Collected data:
<<<<
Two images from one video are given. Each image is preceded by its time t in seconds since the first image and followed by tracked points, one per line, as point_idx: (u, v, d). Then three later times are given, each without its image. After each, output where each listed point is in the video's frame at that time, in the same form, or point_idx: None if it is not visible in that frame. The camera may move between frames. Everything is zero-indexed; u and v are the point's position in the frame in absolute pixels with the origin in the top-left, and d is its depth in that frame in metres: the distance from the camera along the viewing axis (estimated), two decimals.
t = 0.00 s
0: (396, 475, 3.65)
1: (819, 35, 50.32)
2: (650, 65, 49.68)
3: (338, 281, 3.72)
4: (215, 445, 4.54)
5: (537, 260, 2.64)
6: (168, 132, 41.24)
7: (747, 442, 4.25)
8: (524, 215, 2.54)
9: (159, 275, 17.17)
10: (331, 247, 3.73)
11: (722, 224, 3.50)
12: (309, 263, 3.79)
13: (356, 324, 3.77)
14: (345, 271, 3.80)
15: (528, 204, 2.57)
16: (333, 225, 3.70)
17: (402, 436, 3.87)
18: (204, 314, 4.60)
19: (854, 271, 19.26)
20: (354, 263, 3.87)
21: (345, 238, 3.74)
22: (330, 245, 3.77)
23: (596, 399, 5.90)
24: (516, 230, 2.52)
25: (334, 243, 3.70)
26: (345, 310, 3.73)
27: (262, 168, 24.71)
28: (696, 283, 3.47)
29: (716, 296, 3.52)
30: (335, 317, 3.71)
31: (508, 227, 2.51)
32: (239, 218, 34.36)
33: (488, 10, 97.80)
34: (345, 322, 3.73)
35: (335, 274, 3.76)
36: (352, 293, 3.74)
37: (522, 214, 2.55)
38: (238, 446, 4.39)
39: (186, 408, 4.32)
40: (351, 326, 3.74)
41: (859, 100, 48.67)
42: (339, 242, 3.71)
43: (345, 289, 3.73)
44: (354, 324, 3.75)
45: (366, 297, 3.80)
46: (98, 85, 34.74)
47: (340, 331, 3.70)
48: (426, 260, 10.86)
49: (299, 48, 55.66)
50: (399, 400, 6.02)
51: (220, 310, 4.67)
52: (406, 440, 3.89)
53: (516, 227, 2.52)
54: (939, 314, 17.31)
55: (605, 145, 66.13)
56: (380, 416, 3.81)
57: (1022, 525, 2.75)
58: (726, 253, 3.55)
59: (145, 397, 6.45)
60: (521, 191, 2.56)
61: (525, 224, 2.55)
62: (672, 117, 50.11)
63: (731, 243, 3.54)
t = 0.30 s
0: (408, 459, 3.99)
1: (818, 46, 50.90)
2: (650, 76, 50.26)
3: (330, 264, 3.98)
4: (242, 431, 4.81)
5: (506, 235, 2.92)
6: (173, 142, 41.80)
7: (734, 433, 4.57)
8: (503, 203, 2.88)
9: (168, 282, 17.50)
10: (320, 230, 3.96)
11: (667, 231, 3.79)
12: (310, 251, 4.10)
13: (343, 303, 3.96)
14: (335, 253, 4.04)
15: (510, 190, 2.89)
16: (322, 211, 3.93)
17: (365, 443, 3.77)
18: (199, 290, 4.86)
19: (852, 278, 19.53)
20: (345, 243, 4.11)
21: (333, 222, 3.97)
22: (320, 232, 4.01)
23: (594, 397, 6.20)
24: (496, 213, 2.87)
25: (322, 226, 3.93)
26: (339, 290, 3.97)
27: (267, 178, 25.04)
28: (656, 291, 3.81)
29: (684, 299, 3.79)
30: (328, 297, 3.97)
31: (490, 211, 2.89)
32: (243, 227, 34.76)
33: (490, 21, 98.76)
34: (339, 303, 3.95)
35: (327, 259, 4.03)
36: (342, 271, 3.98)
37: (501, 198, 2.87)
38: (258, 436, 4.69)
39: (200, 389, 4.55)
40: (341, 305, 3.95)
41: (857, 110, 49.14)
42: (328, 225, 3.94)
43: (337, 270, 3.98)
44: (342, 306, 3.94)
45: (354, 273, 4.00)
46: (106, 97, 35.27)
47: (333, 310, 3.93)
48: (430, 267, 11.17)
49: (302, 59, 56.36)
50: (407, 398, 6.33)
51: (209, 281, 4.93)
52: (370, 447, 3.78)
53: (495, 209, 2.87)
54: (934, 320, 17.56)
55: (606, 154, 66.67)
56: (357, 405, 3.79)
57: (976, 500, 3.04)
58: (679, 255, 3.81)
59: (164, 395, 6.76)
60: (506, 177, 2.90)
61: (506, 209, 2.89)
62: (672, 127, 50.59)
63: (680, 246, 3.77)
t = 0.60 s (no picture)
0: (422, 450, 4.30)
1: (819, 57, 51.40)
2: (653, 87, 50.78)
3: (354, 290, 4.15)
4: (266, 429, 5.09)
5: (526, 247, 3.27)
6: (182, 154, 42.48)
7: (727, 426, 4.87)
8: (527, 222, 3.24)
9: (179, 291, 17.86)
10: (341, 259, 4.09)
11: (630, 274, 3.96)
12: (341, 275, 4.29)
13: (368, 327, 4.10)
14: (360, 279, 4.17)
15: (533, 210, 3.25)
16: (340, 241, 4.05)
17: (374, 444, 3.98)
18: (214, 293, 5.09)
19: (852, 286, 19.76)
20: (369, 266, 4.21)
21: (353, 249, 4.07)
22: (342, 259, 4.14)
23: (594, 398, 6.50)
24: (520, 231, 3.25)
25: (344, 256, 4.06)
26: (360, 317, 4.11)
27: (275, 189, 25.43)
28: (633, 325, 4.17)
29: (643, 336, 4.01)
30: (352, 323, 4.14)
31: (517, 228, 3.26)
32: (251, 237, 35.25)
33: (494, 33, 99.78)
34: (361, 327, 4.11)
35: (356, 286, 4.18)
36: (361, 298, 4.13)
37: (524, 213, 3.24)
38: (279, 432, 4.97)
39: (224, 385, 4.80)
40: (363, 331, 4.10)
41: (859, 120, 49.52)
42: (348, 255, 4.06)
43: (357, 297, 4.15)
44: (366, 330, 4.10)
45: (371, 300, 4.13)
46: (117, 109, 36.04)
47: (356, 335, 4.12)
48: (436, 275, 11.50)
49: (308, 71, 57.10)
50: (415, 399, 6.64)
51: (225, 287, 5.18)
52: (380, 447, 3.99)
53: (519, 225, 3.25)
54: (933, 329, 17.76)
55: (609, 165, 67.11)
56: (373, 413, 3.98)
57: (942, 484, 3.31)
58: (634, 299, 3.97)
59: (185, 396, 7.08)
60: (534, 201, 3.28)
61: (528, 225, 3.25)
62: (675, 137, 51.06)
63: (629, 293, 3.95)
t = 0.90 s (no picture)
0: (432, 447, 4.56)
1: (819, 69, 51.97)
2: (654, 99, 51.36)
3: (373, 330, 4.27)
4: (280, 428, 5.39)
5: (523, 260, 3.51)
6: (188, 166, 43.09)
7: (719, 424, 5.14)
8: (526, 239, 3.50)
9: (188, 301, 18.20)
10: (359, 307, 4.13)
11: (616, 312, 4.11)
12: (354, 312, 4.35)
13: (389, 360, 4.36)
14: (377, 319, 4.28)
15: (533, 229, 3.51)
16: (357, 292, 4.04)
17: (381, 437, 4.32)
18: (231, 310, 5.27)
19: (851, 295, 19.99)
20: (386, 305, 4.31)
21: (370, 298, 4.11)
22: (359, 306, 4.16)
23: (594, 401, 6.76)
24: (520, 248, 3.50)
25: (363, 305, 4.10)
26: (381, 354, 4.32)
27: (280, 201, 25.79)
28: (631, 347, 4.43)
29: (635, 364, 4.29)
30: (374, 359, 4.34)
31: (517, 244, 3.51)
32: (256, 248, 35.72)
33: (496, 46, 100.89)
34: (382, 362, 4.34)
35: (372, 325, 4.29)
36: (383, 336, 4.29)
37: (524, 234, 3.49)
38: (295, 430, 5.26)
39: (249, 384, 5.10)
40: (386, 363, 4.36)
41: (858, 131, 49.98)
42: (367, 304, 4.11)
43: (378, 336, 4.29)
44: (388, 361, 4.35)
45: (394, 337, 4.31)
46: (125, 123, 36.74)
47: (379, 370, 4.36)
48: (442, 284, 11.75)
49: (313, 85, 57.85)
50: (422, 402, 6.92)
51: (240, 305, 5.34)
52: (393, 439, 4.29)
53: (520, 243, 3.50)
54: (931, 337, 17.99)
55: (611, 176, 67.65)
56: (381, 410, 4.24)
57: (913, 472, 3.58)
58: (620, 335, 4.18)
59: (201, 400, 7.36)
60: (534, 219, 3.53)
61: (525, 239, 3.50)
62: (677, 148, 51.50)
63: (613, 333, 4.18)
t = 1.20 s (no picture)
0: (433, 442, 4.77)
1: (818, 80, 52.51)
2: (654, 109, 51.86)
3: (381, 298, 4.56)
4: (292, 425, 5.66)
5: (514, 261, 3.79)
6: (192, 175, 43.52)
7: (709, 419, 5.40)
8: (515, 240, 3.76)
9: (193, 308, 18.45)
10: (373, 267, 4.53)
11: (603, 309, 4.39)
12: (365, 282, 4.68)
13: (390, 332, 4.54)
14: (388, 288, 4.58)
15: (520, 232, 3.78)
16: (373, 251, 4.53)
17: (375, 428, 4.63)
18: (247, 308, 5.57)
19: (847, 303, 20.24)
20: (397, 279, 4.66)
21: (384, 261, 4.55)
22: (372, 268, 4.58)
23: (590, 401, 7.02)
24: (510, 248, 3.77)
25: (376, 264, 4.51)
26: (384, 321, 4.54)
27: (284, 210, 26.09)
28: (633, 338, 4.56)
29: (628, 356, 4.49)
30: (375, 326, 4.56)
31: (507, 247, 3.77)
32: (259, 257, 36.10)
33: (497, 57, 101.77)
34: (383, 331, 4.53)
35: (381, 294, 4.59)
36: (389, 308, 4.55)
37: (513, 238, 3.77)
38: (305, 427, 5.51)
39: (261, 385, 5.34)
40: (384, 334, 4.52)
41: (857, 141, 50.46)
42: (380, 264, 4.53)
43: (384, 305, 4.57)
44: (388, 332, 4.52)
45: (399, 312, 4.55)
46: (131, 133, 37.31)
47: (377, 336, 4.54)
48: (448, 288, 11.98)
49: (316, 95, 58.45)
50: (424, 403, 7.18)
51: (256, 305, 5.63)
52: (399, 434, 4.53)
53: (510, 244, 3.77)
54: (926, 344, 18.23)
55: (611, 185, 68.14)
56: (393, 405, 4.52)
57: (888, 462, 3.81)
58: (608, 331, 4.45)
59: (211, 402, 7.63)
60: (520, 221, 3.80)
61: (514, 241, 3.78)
>>>>
TASK STATEMENT: What you return must be an exact retyping of the lines above starting at the line with "4: (242, 431, 4.81)" and ending at the line with "45: (354, 273, 4.00)", and nothing besides.

ANSWER FOR THIS EXERCISE:
4: (242, 431, 4.81)
5: (506, 235, 2.92)
6: (173, 142, 41.80)
7: (734, 433, 4.57)
8: (503, 203, 2.88)
9: (168, 282, 17.50)
10: (320, 230, 3.96)
11: (667, 231, 3.79)
12: (310, 251, 4.10)
13: (343, 303, 3.96)
14: (335, 253, 4.04)
15: (510, 190, 2.89)
16: (322, 211, 3.93)
17: (365, 443, 3.77)
18: (199, 290, 4.86)
19: (852, 278, 19.53)
20: (345, 243, 4.11)
21: (333, 222, 3.97)
22: (320, 232, 4.01)
23: (594, 397, 6.20)
24: (496, 213, 2.87)
25: (322, 226, 3.93)
26: (339, 290, 3.97)
27: (267, 178, 25.04)
28: (656, 291, 3.81)
29: (684, 299, 3.79)
30: (328, 297, 3.97)
31: (490, 211, 2.89)
32: (243, 227, 34.76)
33: (490, 21, 98.76)
34: (339, 303, 3.95)
35: (327, 259, 4.03)
36: (342, 271, 3.98)
37: (501, 198, 2.87)
38: (258, 436, 4.69)
39: (200, 389, 4.55)
40: (341, 305, 3.95)
41: (857, 110, 49.14)
42: (328, 225, 3.94)
43: (337, 270, 3.98)
44: (342, 306, 3.94)
45: (354, 273, 4.00)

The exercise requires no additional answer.